At the direction of Attorney General Bill Barr, the Justice Department last week moved to dismiss a false-statements charge against Michael Flynn, President Trump’s former national security adviser. The reason*statedwas that the continued prosecution “would not serve the interests of justice.”
The motion was signed by Timothy Shea, a longtime trusted adviser of Mr. Barr and, since January, the acting U.S. attorney in Washington. In attempting to support its argument, the motion cites more than 25 times the F.B.I.’s report of an interview with me in July 2017, two months after I left a decades-long career at the department (under administrations of both parties) that culminated in my role as the acting assistant attorney general for national security.
That report, commonly referred to as a “302,” is an interesting read.

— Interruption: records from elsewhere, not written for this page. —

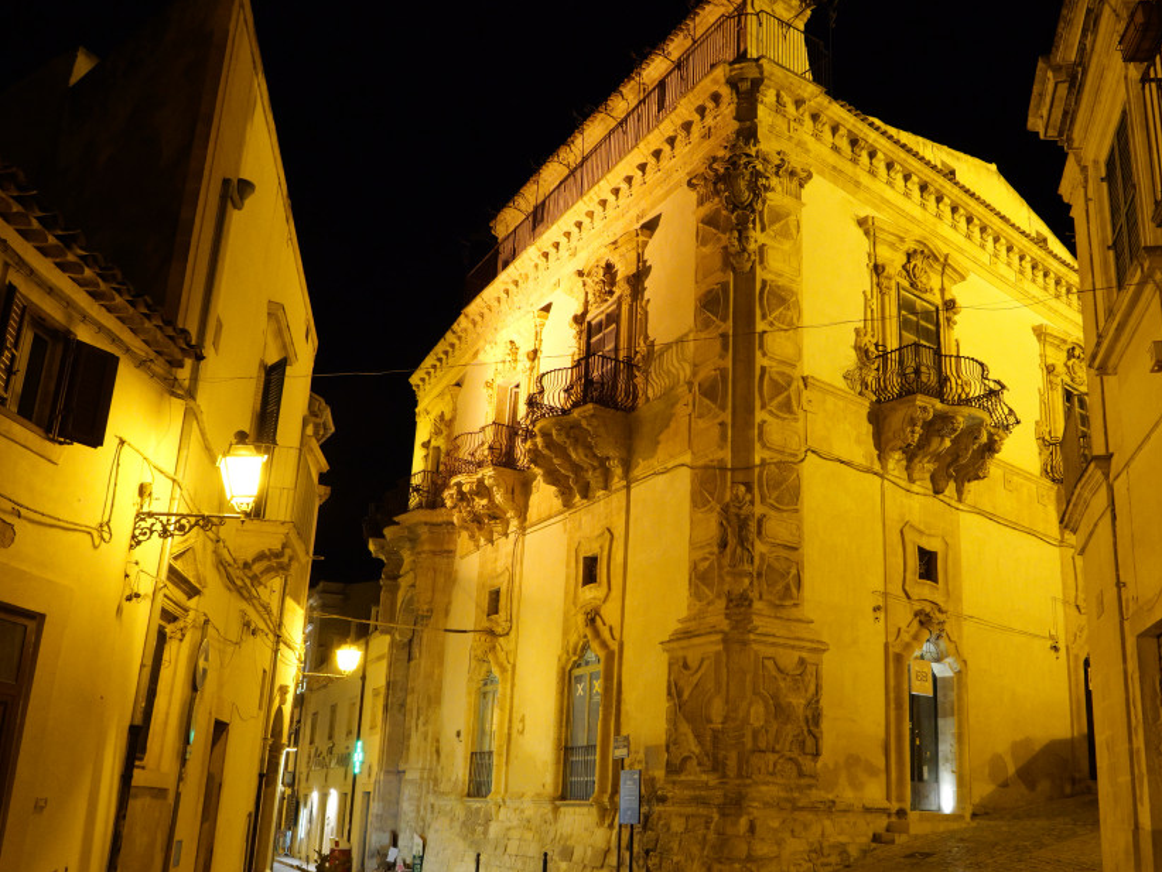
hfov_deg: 58.0
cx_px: 683
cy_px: 490
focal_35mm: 31
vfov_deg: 45.4
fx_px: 1041
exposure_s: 1/13
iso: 3200
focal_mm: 12
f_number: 6.3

It vividly describes disagreements between leadership of the Justice Department and the F.B.I. about how to handle the information we had learned about Mr. Flynn’s calls with the Russian ambassador Sergey Kislyak and, more specifically, Mr. Flynn’s apparent lies about those calls to incoming Vice President Mike Pence.
But the report of my interview is no support for Mr. Barr’s dismissal of the Flynn case. It does not suggest that the F.B.I. had no counterintelligence reason for investigating Mr. Flynn. It does not suggest that the F.B.I.’s interview of Mr. Flynn — which led to the false-statements charge — was unlawful or unjustified. It does not support that Mr. Flynn’s false statements were not material. And it does not support the Justice Department’s assertion that the continued prosecution of the case against Mr. Flynn, who pleaded guilty to knowingly making material false statements to the FBI, “would not serve the interests of justice.”
This op-ed by a former DOJ official is pretty straight forward. Almost all but confirms everything I've been saying for the past week. Barr and the Republicans have been cherry picking statements here and there because their base is too stupid to question context and too lazy to bother reading anything for themselves. Will this change anything? I guess that depends on what judge Sullivan does. I'm not expecting much but he might surprise us. The one thing that is certain is that Barr has got nothing. No case. No indictments coming. He got Trump's boy off and that was all that mattered.